Two phases of Hox gene regulation during early Xenopus development. uri icon


  • We have shown previously that fibroblast growth factor (FGF) signalling in posterior regions of the Xenopus embryo is required for the development of the trunk and tail via a molecular pathway that includes the caudal-related gene Xcad3 and the posterior Hox genes [1]. These results have been contested by the work of Kroll and Amaya [2], which shows that Xenopus embryos transgenic for a dominant-negative form of the FGF receptor (FGF-RI) express posterior Hox genes normally, leading these authors to suggest that the FGFs are not required for anteroposterior (A-P) patterning of the dorsal axis. In order to investigate the apparent discrepancy between these studies, we have produced Xenopus embryos transgenic for two inhibitors of the FGF/Caudal pathway: a kinase-deficient dominant-negative FGF receptor (XFD) [3]; and a domain-swapped form of Xcad3 (Xcad-EnR) in which the activation domain of Xcad3 is replaced by the repression domain of the Drosophila Engrailed protein.

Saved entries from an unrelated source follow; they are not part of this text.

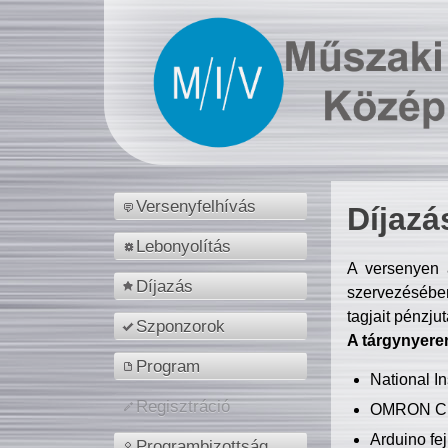
Versenyfelhívás
Díjazá
Lebonyolítás
A versenyen a
Díjazás
szervezésében
tagjait pénzju
Szponzorok
A tárgynyere
Program
National 
Regisztráció
OMRON C
Arduino fej
Programbizottság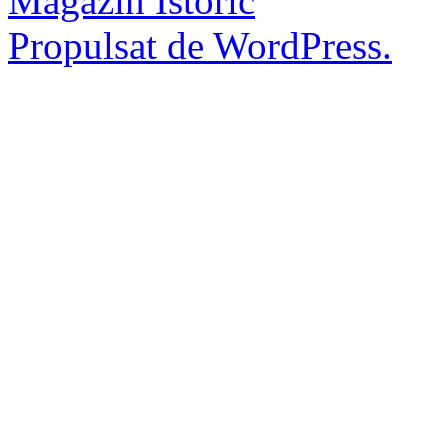
Magazin Istoric
Propulsat de WordPress.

Both of these were introduced as fusions with the green fluorescent protein (GFP), which allows identification of non-mosaic transgenic embryos at early gastrula stages by simply looking for GFP fluorescence. Analysis of gene expression in embryos transgenic for these constructs indicated that the activation of posterior Hox genes during early neurula stages absolutely requires FGF signalling and transcriptional activation by Xcad3, while the maintenance of Hox gene expression in the trunk and tail during later development is independent of both FGF and Xcad.